### AIM OF THE TASK
Every record needs to come back as written, except for the pictures.

..........

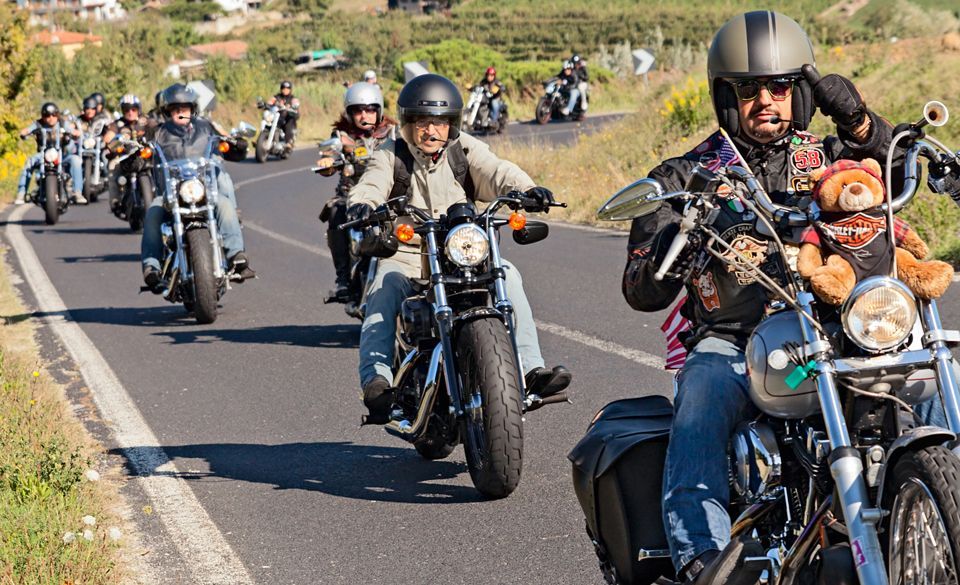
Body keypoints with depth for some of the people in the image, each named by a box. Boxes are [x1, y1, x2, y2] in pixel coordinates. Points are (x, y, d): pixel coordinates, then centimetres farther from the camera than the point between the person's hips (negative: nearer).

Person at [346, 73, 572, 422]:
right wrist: (361, 203, -39)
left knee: (507, 275, -23)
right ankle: (376, 380, -41)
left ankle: (531, 369, -25)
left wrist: (526, 190, -32)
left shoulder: (466, 150, 8)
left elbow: (497, 172, -10)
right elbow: (371, 184, -14)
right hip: (407, 258, -2)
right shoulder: (390, 157, 5)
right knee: (385, 288, -32)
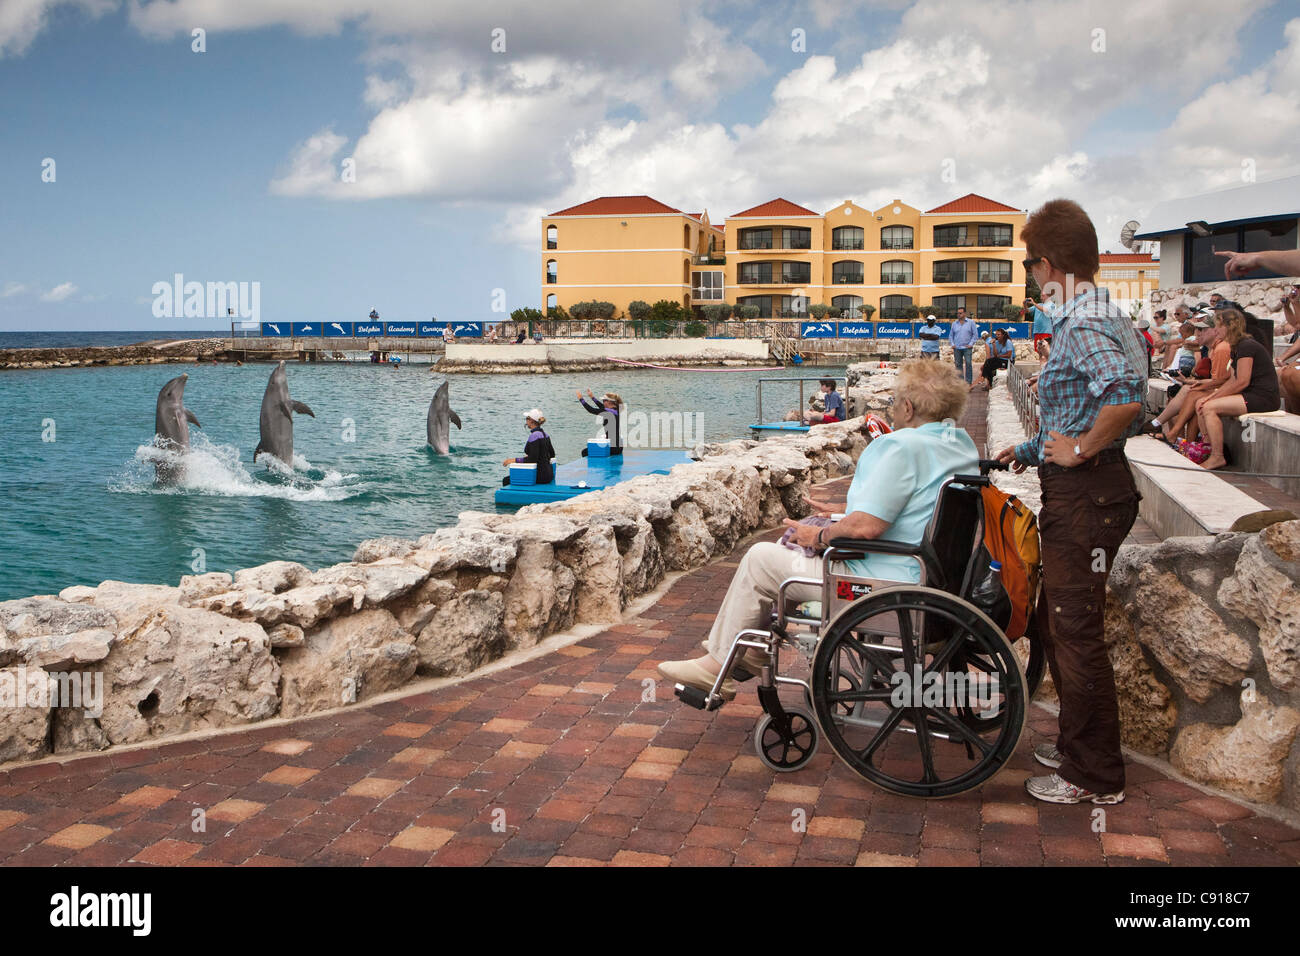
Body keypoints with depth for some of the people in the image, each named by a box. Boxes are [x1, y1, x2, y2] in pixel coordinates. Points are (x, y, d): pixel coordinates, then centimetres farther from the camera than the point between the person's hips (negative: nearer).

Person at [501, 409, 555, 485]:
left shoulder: (534, 436, -17)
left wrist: (514, 460, -15)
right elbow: (552, 454, 20)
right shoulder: (544, 434, 11)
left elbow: (532, 460, -23)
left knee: (506, 480, -2)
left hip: (540, 476, -10)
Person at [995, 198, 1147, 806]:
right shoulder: (1096, 314, 15)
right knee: (1056, 623, 19)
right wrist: (1034, 448, 29)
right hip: (1076, 490, 11)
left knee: (1076, 631, -1)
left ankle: (1095, 776, 12)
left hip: (1086, 495, -11)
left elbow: (1126, 397, -35)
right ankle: (1077, 744, 33)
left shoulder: (1084, 324, -18)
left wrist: (1079, 449, -23)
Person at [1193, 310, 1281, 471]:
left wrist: (1214, 397, -13)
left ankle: (1217, 457, -15)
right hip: (1251, 395, 10)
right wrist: (1212, 396, 2)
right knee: (1200, 404, 5)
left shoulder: (1246, 346, -16)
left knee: (1209, 408, -22)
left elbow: (1242, 382, -20)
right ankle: (1207, 449, 6)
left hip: (1263, 398, -10)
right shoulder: (1239, 346, 15)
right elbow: (1234, 379, 13)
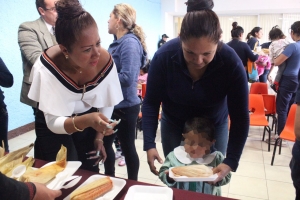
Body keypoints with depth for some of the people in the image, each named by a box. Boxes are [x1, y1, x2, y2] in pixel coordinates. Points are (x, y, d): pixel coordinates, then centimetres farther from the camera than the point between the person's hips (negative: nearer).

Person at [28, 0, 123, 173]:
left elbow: (108, 103, -9)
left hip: (89, 119, 3)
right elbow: (53, 122, -30)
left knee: (90, 175, 15)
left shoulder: (105, 60, -26)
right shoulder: (47, 68, -33)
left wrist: (99, 135, -6)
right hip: (53, 128, -2)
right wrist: (86, 121, -48)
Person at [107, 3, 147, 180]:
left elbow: (127, 78, -27)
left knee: (127, 147, 6)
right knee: (105, 142, 20)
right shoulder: (119, 42, 11)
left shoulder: (129, 42, -17)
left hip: (125, 106, -10)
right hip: (112, 104, 10)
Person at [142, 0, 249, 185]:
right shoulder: (164, 56, -26)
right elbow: (151, 102, -16)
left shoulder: (232, 63, -27)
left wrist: (231, 162, -28)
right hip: (173, 125, 1)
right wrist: (149, 144, -25)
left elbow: (240, 117, -20)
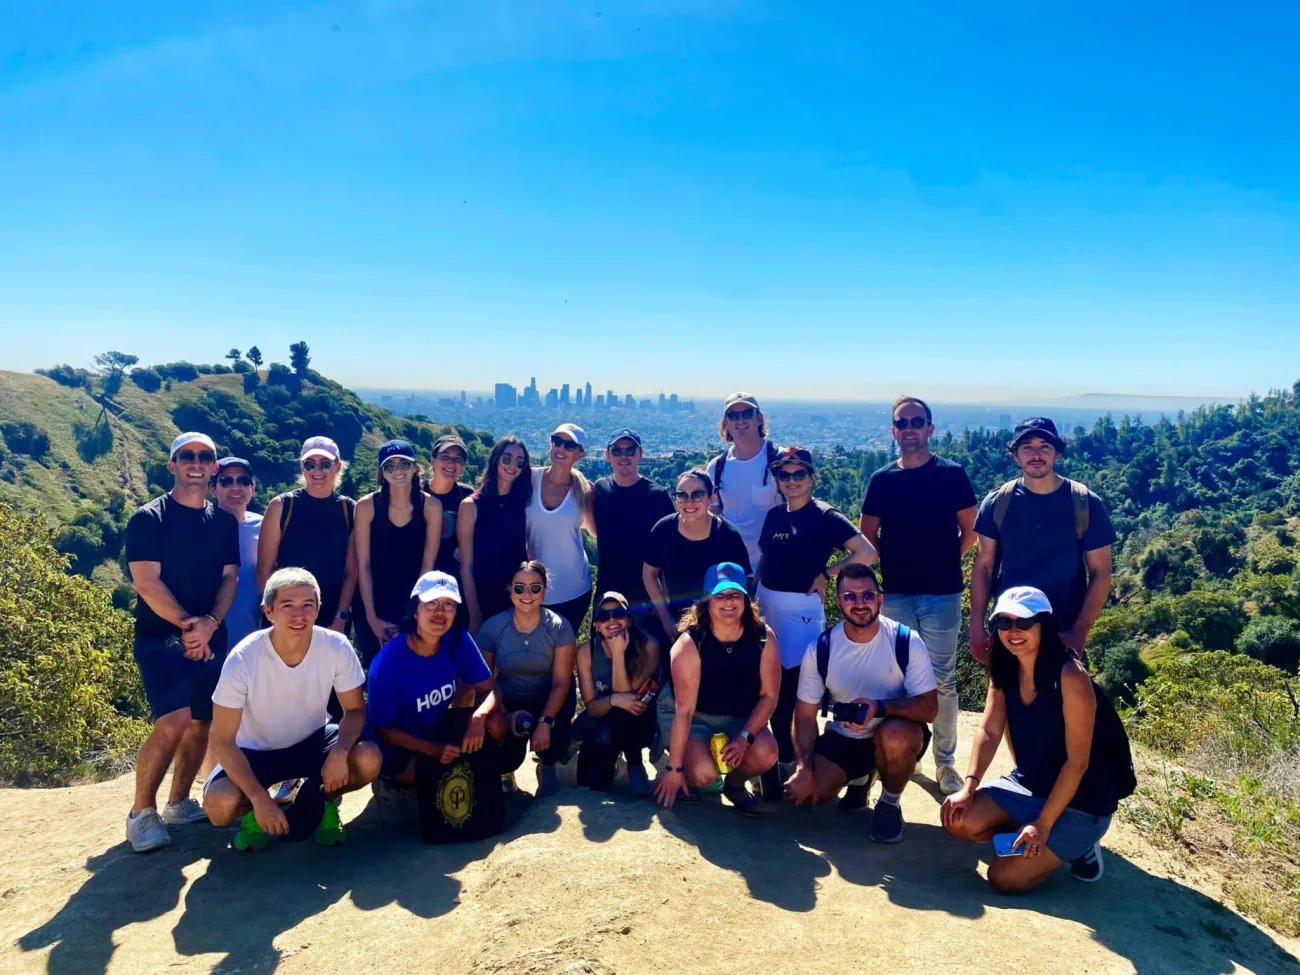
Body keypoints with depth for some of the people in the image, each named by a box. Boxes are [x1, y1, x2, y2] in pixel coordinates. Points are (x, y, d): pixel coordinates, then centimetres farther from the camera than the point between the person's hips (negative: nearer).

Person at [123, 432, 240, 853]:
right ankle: (141, 812, 0)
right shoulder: (148, 518, -5)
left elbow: (230, 578, 5)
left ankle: (179, 803, 25)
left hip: (211, 638, 5)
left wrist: (211, 622, -12)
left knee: (202, 723, 7)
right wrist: (187, 625, -15)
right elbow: (147, 583, -11)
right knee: (173, 722, -18)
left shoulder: (223, 522, 9)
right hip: (161, 636, -5)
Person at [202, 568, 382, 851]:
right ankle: (255, 810, 8)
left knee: (368, 758, -27)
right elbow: (223, 740, -21)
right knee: (219, 805, -30)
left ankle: (320, 802, 6)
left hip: (312, 741, 2)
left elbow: (355, 709, -11)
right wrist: (260, 798, -27)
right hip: (256, 750, -1)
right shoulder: (242, 660, -28)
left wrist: (339, 752, -32)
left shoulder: (336, 647, -23)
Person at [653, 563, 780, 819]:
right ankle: (687, 773, 12)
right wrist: (674, 768, -22)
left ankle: (735, 784, 8)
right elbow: (684, 708, -24)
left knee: (765, 754, -27)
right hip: (695, 716, -3)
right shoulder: (690, 642, -25)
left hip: (741, 717, 3)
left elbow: (769, 696, -9)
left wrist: (745, 737, -23)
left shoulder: (763, 636, -16)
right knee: (703, 774, -28)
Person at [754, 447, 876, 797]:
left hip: (801, 610, -6)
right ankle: (781, 756, 26)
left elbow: (867, 554, -16)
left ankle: (784, 763, 13)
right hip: (766, 604, 6)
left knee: (790, 687, -3)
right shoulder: (774, 515, 7)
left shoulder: (825, 516, -9)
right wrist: (751, 600, 8)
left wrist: (826, 574, -11)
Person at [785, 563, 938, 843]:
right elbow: (805, 715, -6)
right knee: (802, 791, -18)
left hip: (898, 735, -3)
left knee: (896, 735, -38)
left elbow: (929, 707, -19)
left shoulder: (906, 642, -18)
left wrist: (879, 707, -36)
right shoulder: (820, 649, -11)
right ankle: (860, 777, 18)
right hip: (843, 738, 3)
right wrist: (804, 768, -18)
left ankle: (889, 804, -4)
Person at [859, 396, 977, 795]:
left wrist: (947, 561, 1)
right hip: (895, 594, 2)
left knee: (943, 681, 3)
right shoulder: (882, 479, 5)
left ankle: (946, 762, 15)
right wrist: (892, 563, 2)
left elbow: (970, 529, 5)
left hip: (942, 593, -2)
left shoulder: (951, 474, -1)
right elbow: (867, 535, 12)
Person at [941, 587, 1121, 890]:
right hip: (1027, 784, 6)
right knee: (958, 820, -14)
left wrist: (1043, 825, -22)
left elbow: (1077, 762, -22)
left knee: (1004, 878, -15)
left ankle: (1074, 845, 9)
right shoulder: (1004, 671, -3)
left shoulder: (1070, 676, -25)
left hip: (1080, 801, -6)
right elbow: (989, 732, -4)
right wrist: (968, 786, -18)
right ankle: (1036, 840, 9)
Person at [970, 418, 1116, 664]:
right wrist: (977, 625, -5)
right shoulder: (997, 502, -4)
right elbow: (984, 566, 0)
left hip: (1064, 633, -1)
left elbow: (1100, 573, -5)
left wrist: (1080, 631, -12)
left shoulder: (1086, 504, -7)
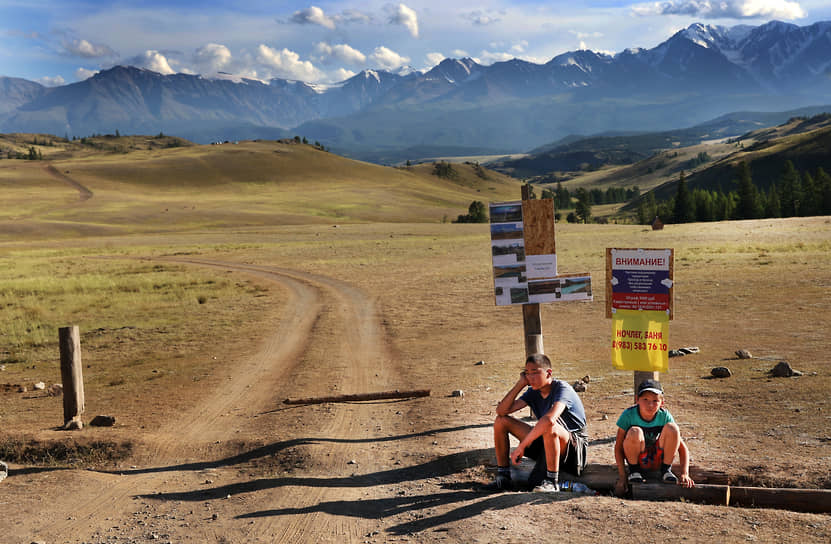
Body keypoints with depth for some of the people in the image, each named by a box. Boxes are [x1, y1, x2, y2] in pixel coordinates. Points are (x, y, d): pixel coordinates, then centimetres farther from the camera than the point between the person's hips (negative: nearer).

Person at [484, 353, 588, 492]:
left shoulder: (562, 388, -21)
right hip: (546, 441, 7)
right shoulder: (533, 392, 2)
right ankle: (503, 477, 3)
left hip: (575, 445, -7)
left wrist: (521, 446, -37)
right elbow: (501, 410, -6)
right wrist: (520, 384, -12)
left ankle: (552, 482, -26)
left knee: (549, 427, -41)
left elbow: (549, 419, -40)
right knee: (501, 420, -1)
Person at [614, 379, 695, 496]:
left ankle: (666, 470, -5)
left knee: (672, 428, -24)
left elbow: (682, 448, -10)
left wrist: (684, 474, -23)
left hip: (657, 461, 2)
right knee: (634, 432, -33)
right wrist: (622, 476, -21)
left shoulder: (664, 415, -14)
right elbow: (618, 447, -14)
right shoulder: (629, 415, -19)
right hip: (637, 459, -2)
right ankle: (634, 471, -9)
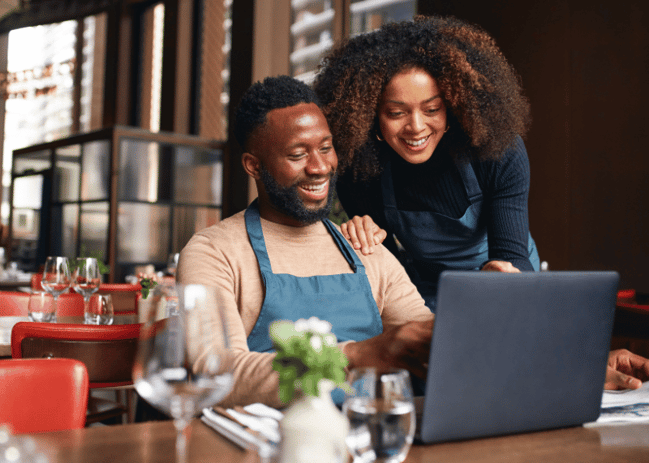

..........

### OUTPUT OF THE TASK
Body keypoints with depth for some of the people in the image, each named by a box. Boxes are [x1, y1, x2, y2] in pixel coordinates. Points are (x, y, d): pixel coordinates, then centimetres farther from the camera than the point between the person's hips (negative: nearer).

Person at [346, 73, 572, 422]:
right wrist: (361, 203, -39)
left knee: (507, 275, -23)
right ankle: (376, 380, -41)
left ankle: (531, 369, -25)
left wrist: (526, 190, -32)
left shoulder: (466, 150, 8)
left elbow: (497, 172, -10)
right elbow: (371, 184, -14)
right hip: (407, 258, -2)
right shoulder: (390, 157, 5)
right knee: (385, 288, -32)
Body keypoints with depth for some of the people in the image, each named by a box. Boxes are [x1, y1, x2, y2] in pixel coordinates. Points are (x, y, d): pixel coordinates, then centimetres farther from the camera than the point between the person's hips (negative: nearer).

Person at [501, 409, 555, 485]:
left shoulder: (534, 436, -17)
left wrist: (514, 460, -15)
right elbow: (552, 454, 20)
right shoulder: (544, 434, 11)
left elbow: (532, 460, -23)
left knee: (506, 480, -2)
left hip: (540, 476, -10)
Person at [995, 198, 1147, 806]:
right shoulder: (1096, 314, 15)
right knee: (1056, 623, 19)
right wrist: (1034, 448, 29)
right hip: (1076, 490, 11)
left knee: (1076, 631, -1)
left ankle: (1095, 776, 12)
left hip: (1086, 495, -11)
left elbow: (1126, 397, -35)
right ankle: (1077, 744, 33)
left shoulder: (1084, 324, -18)
left wrist: (1079, 449, -23)
Person at [1193, 310, 1281, 471]:
left wrist: (1214, 397, -13)
left ankle: (1217, 457, -15)
right hip: (1251, 395, 10)
right wrist: (1212, 396, 2)
right knee: (1200, 404, 5)
left shoulder: (1246, 346, -16)
left knee: (1209, 408, -22)
left elbow: (1242, 382, -20)
right ankle: (1207, 449, 6)
left hip: (1263, 398, -10)
right shoulder: (1239, 346, 15)
right elbow: (1234, 379, 13)
Body keypoints with depth for some of the people in the image, each named by a box. Boxes are [x1, y1, x2, y2] in pixel coordinates. Points are (x, y, d): pixel coordinates, then centimetres farther from the camera than the point between the person's hips (negative: nearer).

Person at [28, 0, 123, 173]:
left elbow: (108, 103, -9)
left hip: (89, 119, 3)
right elbow: (53, 122, -30)
left knee: (90, 175, 15)
left shoulder: (105, 60, -26)
right shoulder: (47, 68, -33)
left wrist: (99, 135, -6)
right hip: (53, 128, -2)
right wrist: (86, 121, -48)
Person at [107, 3, 147, 180]:
left elbow: (127, 78, -27)
left knee: (127, 147, 6)
right knee: (105, 142, 20)
right shoulder: (119, 42, 11)
left shoulder: (129, 42, -17)
left hip: (125, 106, -10)
right hip: (112, 104, 10)
Person at [142, 0, 249, 185]:
right shoulder: (164, 56, -26)
right elbow: (151, 102, -16)
left shoulder: (232, 63, -27)
left wrist: (231, 162, -28)
right hip: (173, 125, 1)
right wrist: (149, 144, -25)
left elbow: (240, 117, -20)
Body keypoints with depth for some of the people in the image, each named by a box. Boxes are [x1, y1, x2, y2] in pixel coordinates. Points are (x, y, d): pixel coordinates, then centimetres farther from the camera than the point between the person's hips (negative: nearer).

Person at [123, 432, 240, 853]:
right ankle: (141, 812, 0)
right shoulder: (148, 518, -5)
left elbow: (230, 578, 5)
left ankle: (179, 803, 25)
left hip: (211, 638, 5)
left wrist: (211, 622, -12)
left knee: (202, 723, 7)
right wrist: (187, 625, -15)
right elbow: (147, 583, -11)
right knee: (173, 722, -18)
left shoulder: (223, 522, 9)
right hip: (161, 636, -5)
Person at [202, 568, 382, 851]:
right ankle: (255, 810, 8)
left knee: (368, 758, -27)
right elbow: (223, 740, -21)
right knee: (219, 805, -30)
left ankle: (320, 802, 6)
left hip: (312, 741, 2)
left elbow: (355, 709, -11)
right wrist: (260, 798, -27)
right hip: (256, 750, -1)
right shoulder: (242, 660, -28)
left wrist: (339, 752, -32)
left shoulder: (336, 647, -23)
Person at [653, 563, 780, 819]:
right ankle: (687, 773, 12)
right wrist: (674, 768, -22)
left ankle: (735, 784, 8)
right elbow: (684, 708, -24)
left knee: (765, 754, -27)
right hip: (695, 716, -3)
right shoulder: (690, 642, -25)
left hip: (741, 717, 3)
left elbow: (769, 696, -9)
left wrist: (745, 737, -23)
left shoulder: (763, 636, -16)
right knee: (703, 774, -28)
Person at [754, 447, 876, 797]:
left hip: (801, 610, -6)
right ankle: (781, 756, 26)
left elbow: (867, 554, -16)
left ankle: (784, 763, 13)
right hip: (766, 604, 6)
left knee: (790, 687, -3)
right shoulder: (774, 515, 7)
left shoulder: (825, 516, -9)
right wrist: (751, 600, 8)
left wrist: (826, 574, -11)
Person at [785, 563, 938, 843]:
right elbow: (805, 715, -6)
right knee: (802, 791, -18)
left hip: (898, 735, -3)
left knee: (896, 735, -38)
left elbow: (929, 707, -19)
left shoulder: (906, 642, -18)
left wrist: (879, 707, -36)
right shoulder: (820, 649, -11)
right ankle: (860, 777, 18)
right hip: (843, 738, 3)
right wrist: (804, 768, -18)
left ankle: (889, 804, -4)
Person at [859, 396, 977, 795]:
left wrist: (947, 561, 1)
right hip: (895, 594, 2)
left knee: (943, 681, 3)
right shoulder: (882, 479, 5)
left ankle: (946, 762, 15)
right wrist: (892, 563, 2)
left elbow: (970, 529, 5)
left hip: (942, 593, -2)
left shoulder: (951, 474, -1)
right elbow: (867, 535, 12)
Person at [941, 587, 1121, 890]:
right hip: (1027, 784, 6)
right knee: (958, 820, -14)
left wrist: (1043, 825, -22)
left elbow: (1077, 762, -22)
left knee: (1004, 878, -15)
left ankle: (1074, 845, 9)
right shoulder: (1004, 671, -3)
left shoulder: (1070, 676, -25)
left hip: (1080, 801, -6)
right elbow: (989, 732, -4)
right wrist: (968, 786, -18)
right ankle: (1036, 840, 9)
Person at [970, 418, 1116, 664]:
right wrist: (977, 625, -5)
right shoulder: (997, 502, -4)
right elbow: (984, 566, 0)
left hip: (1064, 633, -1)
left elbow: (1100, 573, -5)
left wrist: (1080, 631, -12)
left shoulder: (1086, 504, -7)
Body keypoints with depth for some of the people in the image, each named by a box. Boxes are [x1, y1, x2, y2] in pixel coordinates. Points are (x, y, d): pixel coordinates, then centimetres farther from the camera than the point between the person's hips (negative: nearer).

Person at [484, 353, 588, 492]:
left shoulder: (562, 388, -21)
right hip: (546, 441, 7)
right shoulder: (533, 392, 2)
right ankle: (503, 477, 3)
left hip: (575, 445, -7)
left wrist: (521, 446, -37)
right elbow: (501, 410, -6)
right wrist: (520, 384, -12)
left ankle: (552, 482, -26)
left knee: (549, 427, -41)
left elbow: (549, 419, -40)
right knee: (501, 420, -1)
Person at [614, 379, 695, 496]:
left ankle: (666, 470, -5)
left knee: (672, 428, -24)
left elbow: (682, 448, -10)
left wrist: (684, 474, -23)
left hip: (657, 461, 2)
right knee: (634, 432, -33)
right wrist: (622, 476, -21)
left shoulder: (664, 415, -14)
right elbow: (618, 447, -14)
right shoulder: (629, 415, -19)
right hip: (637, 459, -2)
right ankle: (634, 471, -9)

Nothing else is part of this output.